Following on that discovery, I’m going to try and make the best of the situation. I need to since rent is always frakking due, and unless one of the people who is ascending to heaven after May 21 gives me his cash, I am probably going to continue needing a job.   So I am going to try and find work things in which I can be deeply interested, and use it to ponder, futz around etc etc so that I can continue to write.

Here’s hoping it works.

February 9th, 2011

Good news and bad news

I started back to work today after a five month hiatus.

That’s both bits of news by the way.

January 18th, 2011

an educated woman

I am reading Bluestockings by Jane Robinson. (Thanks litlove for the post.) It’s a wonderful book, that I find hard to put down.

Here’s the starting quote from chapter four:

A Cambridge professor who is in the habit of addressing his students most pointedly as ‘Gentlemen!’ proceeded to his lecture room on Ash Wednesday, to find only the ladies present. With head erect and eyes riveted on the opposite wall, he announced, ‘As there is nobody here, I shall not lecture today,’ and with stately dignity made his departure.

I am an educated woman, have somewhat of a temper, have no class at all, and can barely imagine the outrage these gentle ladies must have felt. And although I do not know this, I suspect they said not a thing to the professor as he left the hall. Not that they should have / I doubt very much if I could have contained myself. They were in a delicate situation. Those ones out there that thought women’s education an atrocious waste of money and time as well as a real danger to women’s health and the well being of society itself, those people often controlled the doors to academia. So the ladies in the classroom had to sit still for it. Had they thrown their reticules or skewered the bugger with their parasols, the conservative pundits would have crowed and suggested that the retaliation proved the point of the unsuitability of women to education.

I so deeply admire these women’s ability to press against such callous disregard of their humanity. It’s because of them that I was not doomed to clean floors or work in a shop, as my class would have made appropriate.

And there is still so much of this. It’s appalling really to think of the number of cases today where such disregard still rules the minds of the majority. And not just with respect to gender either. Think of the inhumanity of the normal workplace as an example. But back to the book…

Bluestockings is one of those books that I have difficulty keeping all the names and players straight. There is so much information, much of which I did not know. Yet from the first page I felt a part of the “family” that these women make. I think that is in part because education, knowledge, and the right/power to pursue my own mind means so very much to me, but it is also the author’s writing style. It is friendly, warm, compassionate and yet clearly welded to the facts and not to her personal interpretation. This ability to be both deeply attentive to the facts of the world, and still flexible enough to achieve narrative lucidity, this is what it means to be an educated woman. At least to me.

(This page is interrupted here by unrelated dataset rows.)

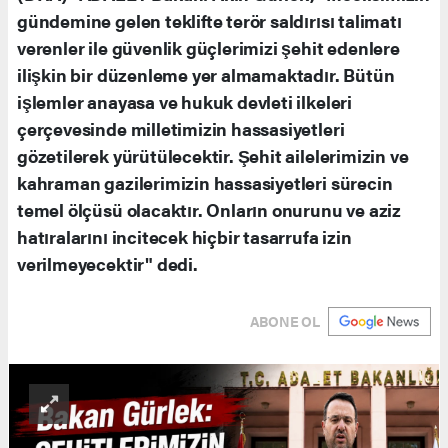
gündemine gelen teklifte terör saldırısı talimatı
verenler ile güvenlik güçlerimizi şehit edenlere
ilişkin bir düzenleme yer almamaktadır. Bütün
işlemler anayasa ve hukuk devleti ilkeleri
çerçevesinde milletimizin hassasiyetleri
gözetilerek yürütülecektir. Şehit ailelerimizin ve
kahraman gazilerimizin hassasiyetleri sürecin
temel ölçüsü olacaktır. Onların onurunu ve aziz
hatıralarını incitecek hiçbir tasarrufa izin
verilmeyecektir" dedi.
ABONE OL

This is a book I will buy because I know that the stories it tells are more than just about the fight women had to gain access to a decent education. It is about what it takes to refuse the little box cultural habit sometimes wants to impose: not only passion, but also self control. I can imagine myself pulling it off the shelves for an hour’s read when things get hairy and I really want to kill someone. Thank you Ms Robinson. You may have saved me the cost of a good defense.